RECORDS SUPPLIED section start

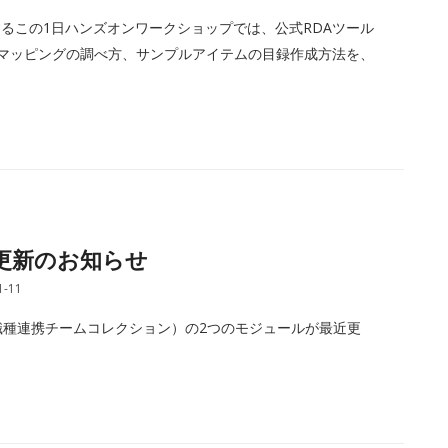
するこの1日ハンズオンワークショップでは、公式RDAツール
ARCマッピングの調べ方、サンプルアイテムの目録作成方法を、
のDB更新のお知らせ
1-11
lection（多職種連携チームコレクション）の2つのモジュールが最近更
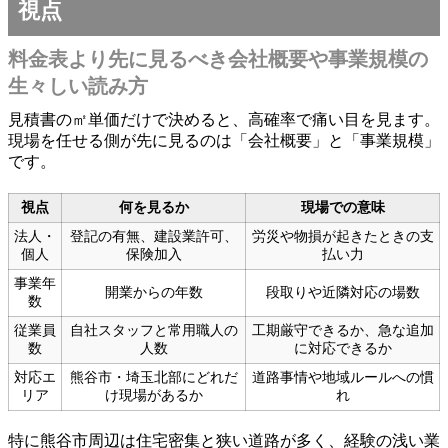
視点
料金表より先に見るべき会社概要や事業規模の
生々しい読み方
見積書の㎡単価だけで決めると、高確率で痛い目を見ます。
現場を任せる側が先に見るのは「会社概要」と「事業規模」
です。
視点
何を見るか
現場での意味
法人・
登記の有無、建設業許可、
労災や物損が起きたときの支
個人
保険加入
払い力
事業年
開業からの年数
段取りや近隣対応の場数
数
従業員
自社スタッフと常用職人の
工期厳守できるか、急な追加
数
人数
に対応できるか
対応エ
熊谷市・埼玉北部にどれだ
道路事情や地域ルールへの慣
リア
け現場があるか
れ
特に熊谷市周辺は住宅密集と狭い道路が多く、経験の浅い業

RECORDS SUPPLIED section end

INSTRUCTIONS FOR THE TASK:
Each line from the one holding "見積書の㎡単価だけで決めると、高確率で痛い目を見ます。" down to the end of the records above is to be repeated exactly; no other line belongs in the reply.

YOUR SOLUTION:
見積書の㎡単価だけで決めると、高確率で痛い目を見ます。
現場を任せる側が先に見るのは「会社概要」と「事業規模」
です。
視点
何を見るか
現場での意味
法人・
登記の有無、建設業許可、
労災や物損が起きたときの支
個人
保険加入
払い力
事業年
開業からの年数
段取りや近隣対応の場数
数
従業員
自社スタッフと常用職人の
工期厳守できるか、急な追加
数
人数
に対応できるか
対応エ
熊谷市・埼玉北部にどれだ
道路事情や地域ルールへの慣
リア
け現場があるか
れ
特に熊谷市周辺は住宅密集と狭い道路が多く、経験の浅い業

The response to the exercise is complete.